Using the built-in embedding function, we can query the collection without worrying about embedding the queries ourselves. We'll also pass n_results=1 to only return the most similar paragraph and include=["documents"] to only include the document text in the results (this is helpful when using the HTTP client to avoid sending unnecessary data over the network).

Python
results = collection.query(
    query_texts="how to pick a good co-founder",
    n_results=1,
    include=["documents"]
)

print(results["documents"][0][0])
Output
Number two, make the most of the great advantage of school: the wealth of co-founders. Look at the people around you and ask yourself which you'd like to work with. When you apply that test, you may find you get surprising results. You may find you'd prefer the quiet guy you've mostly ignored to someone who seems impressive but has an attitude to match.
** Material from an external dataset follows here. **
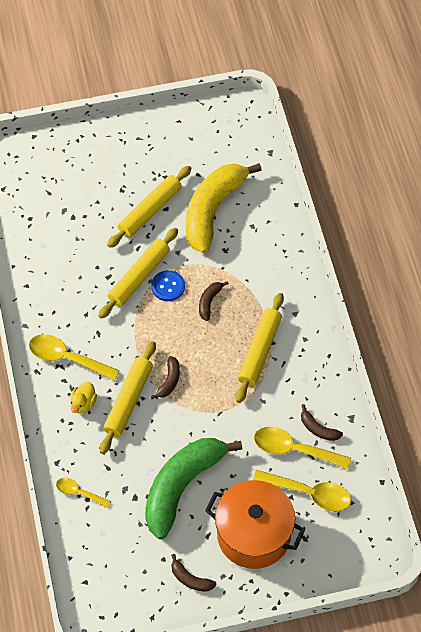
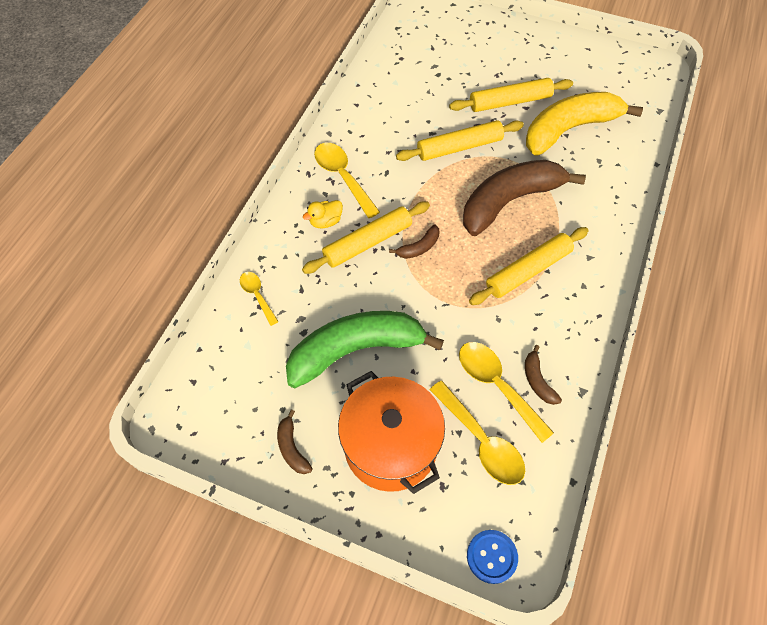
camera: 35 degrees right, 0 degrees up
blue button [151,270,185,301] -> blue button moved to [467,530,518,584]
brown banana [199,281,229,321] -> brown banana [463,160,586,236], size x2.47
I'm not suggesting you suck up to people you don't really like because you think one day they'll be successful. Exactly the opposite, in fact: you should only start a startup with someone you like, because a startup will put your friendship through a stress test. I'm just saying you should think about who you really admire and hang out with them, instead of whoever circumstances throw you together with.

Now let's try using a filter! For example, we can retrieve only opening paragraphs that discuss the topic of "US immigration policy". This filter will leverage the paragraph_index metadata field that we parsed in the previous lesson:

Python
results = collection.query(
	query_texts="US immigration policy",
	n_results=1,
	where={
		"paragraph_index": {
			"$eq": 0
		}
	},
	include=["documents"]
)

print(results["documents"][0][0])
Output
American technology companies want the government to make immigration easier because they say they can't find enough programmers in the US. Anti-immigration people say that instead of letting foreigners take these jobs, we should train more Americans to be programmers. Who's right?

There we go! We've successfully migrated our semantic search pipeline to use ChromaDB. Querying the corpus just got a whole lot simpler and we can safely scale up to many millions of documents.